Our arm model assumes a fixed scapula, which limits the range of humeral elevation. Glenohumeral stability was not considered for our system. When extending our optimized controllers to high-level SCI populations, whose rotator cuff muscles are generally not functional, adding stimulation of the rotator cuff muscles should be considered in order to ensure shoulder stability (Blana, 2008).
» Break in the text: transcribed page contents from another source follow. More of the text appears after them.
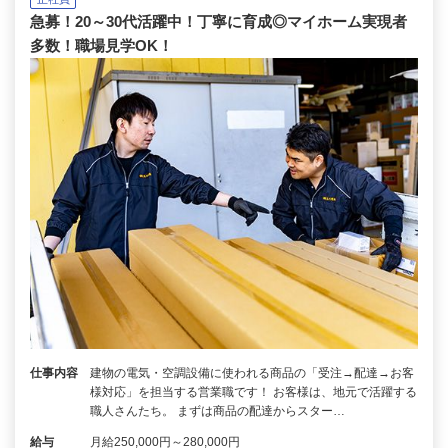
急募！20～30代活躍中！丁寧に育成◎マイホーム実現者
多数！職場見学OK！
仕事内容
建物の電気・空調設備に使われる商品の「受注→配達→お客
様対応」を担当する営業職です！ お客様は、地元で活躍する
職人さんたち。 まずは商品の配達からスター…
給与
月給250,000円～280,000円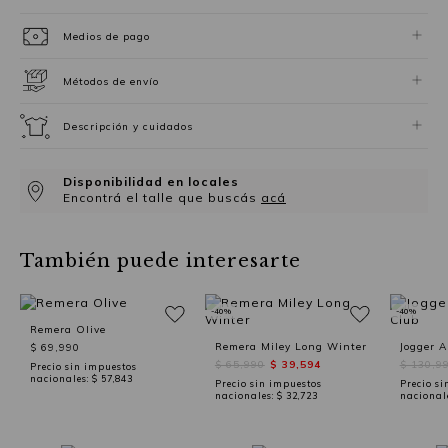
Medios de pago
Métodos de envío
Descripción y cuidados
Disponibilidad en locales
Encontrá el talle que buscás
acá
También puede interesarte
-40%
-40%
Remera Olive
Remera Miley Long Winter
Jogger A
$ 69,990
$ 65,990
$ 39,594
$ 130,9
Precio sin impuestos
nacionales:
$ 57,843
Precio sin impuestos
Precio si
nacionales:
$ 32,723
nacional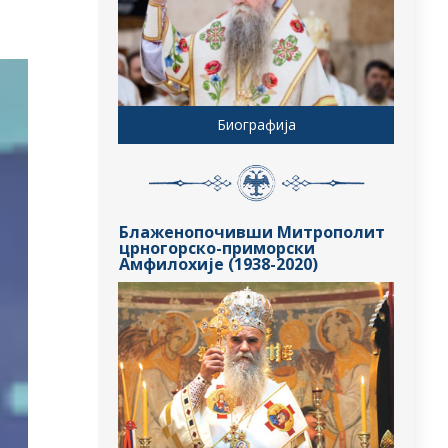
Биографија
Блаженопочивши Митрополит
црногорско-приморски
Амфилохије (1938-2020)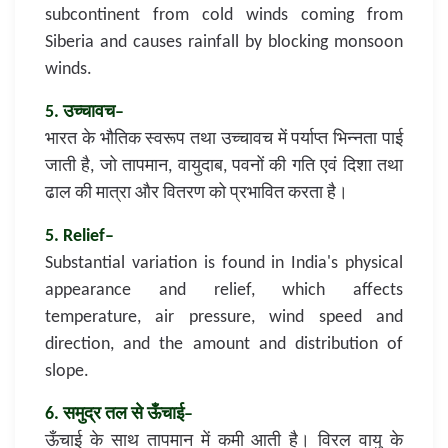
subcontinent from cold winds coming from
Siberia and causes rainfall by blocking monsoon
winds.
5. उच्चावच–
भारत के भौतिक स्वरूप तथा उच्चावच में पर्याप्त भिन्नता पाई
जाती है, जो तापमान, वायुदाब, पवनों की गति एवं दिशा तथा
ढाल की मात्रा और वितरण को प्रभावित करता है।
5. Relief–
Substantial variation is found in India's physical
appearance and relief, which affects
temperature, air pressure, wind speed and
direction, and the amount and distribution of
slope.
6. समुद्र तल से ऊँचाई–
ऊँचाई के साथ तापमान में कमी आती है। विरल वायु के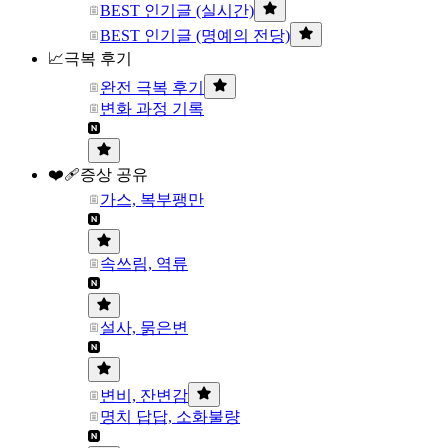
BEST 인기글 (실시간)
BEST 인기글 (명예의 전당)
📈극복 후기
완전 극복 후기
변화 과정 기록
❤️‍🩹증상 공유
가스, 복부팽만
속쓰림, 역류
설사, 묽은변
변비, 잔변감
명치 답답, 소화불량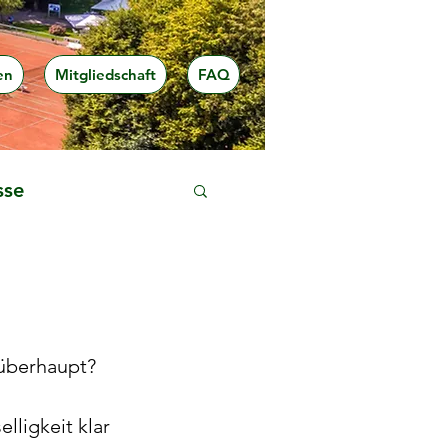
en
Mitgliedschaft
FAQ
sse
 überhaupt?
lligkeit klar 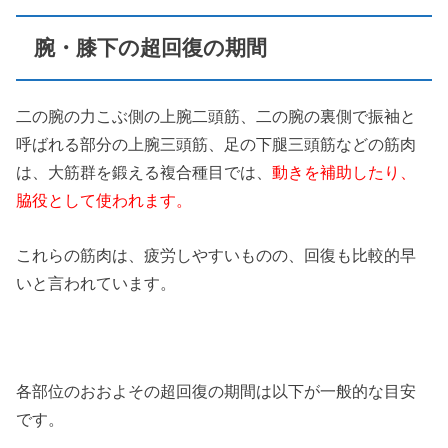
腕・膝下の超回復の期間
二の腕の力こぶ側の上腕二頭筋、二の腕の裏側で振袖と
呼ばれる部分の上腕三頭筋、足の下腿三頭筋などの筋肉
は、大筋群を鍛える複合種目では、
動きを補助したり、
脇役として使われます。
これらの筋肉は、疲労しやすいものの、回復も比較的早
いと言われています。
各部位のおおよその超回復の期間は以下が一般的な目安
です。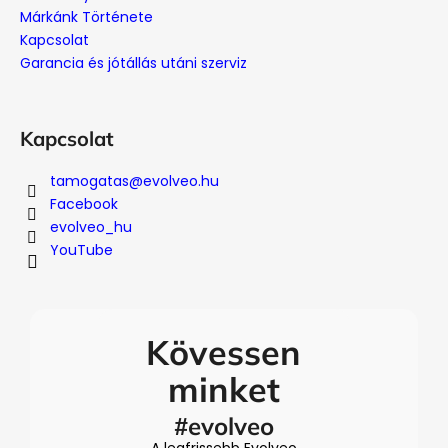
c
Márkánk Története
Kapcsolat
Garancia és jótállás utáni szerviz
Kapcsolat
tamogatas
@
evolveo.hu
Facebook
evolveo_hu
YouTube
Kövessen
minket
#evolveo
A legfrissebb Evolveo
While PD control will always have fundamental limitations, including the inability to adapt its architecture to changing environments and arm properties, we believe that optimizing PD control can be a useful step toward developing the most accurate and efficient advanced control architectures possible. Although exact correspondence between model and human subject is unlikely, thus necessitating fine-tuning in the clinical setting, we believe that useful improvements in control can be achieved via optimization. In summary, our results demonstrate that mathematically optimizing PD control can yield substantial improvements in performance, beyond what standard tuning algorithms can achieve.

5. Conclusion

We have optimized two proportional-derivative (PD) controller gain sets on a 3-dimensional biomechanical arm model performing goal-oriented reaching movements, and have demonstrated that optimization can yield significant improvements in controller accuracy over a wide range of dynamic reaching tasks, when compared with three other PD controller gain sets that had not been optimized for this system. The optimized controllers used physiologically reasonable levels of muscular effort to perform tasks, and they maintained superior performance in the presence of variable muscular fatigue. Comparing the performance of our PD controller specified by 2 gain parameters against another requiring 10 gains, it was found that the accuracy of both controllers was very similar. It is therefore recommended that the simpler 2-parameter version of the controller be used in the future. The technique of optimizing PD control permits the use of a simple control architecture to achieve accurate and efficient upper extremity control with the goal of restoring voluntary arm movement to individuals paralyzed by high-level spinal cord injury.

Supplementary Material

1

Animation of 3-dimensional arm performing assorted reaching tasks using proportional-derivative (PD) controllers with Ziegler-Nichols-tuned vs. optimized 10-parameter gain sets. For each task, the light-colored arm is the target position. The arm's final position for each reaching task is the position in which it rests for several seconds before the next task begins.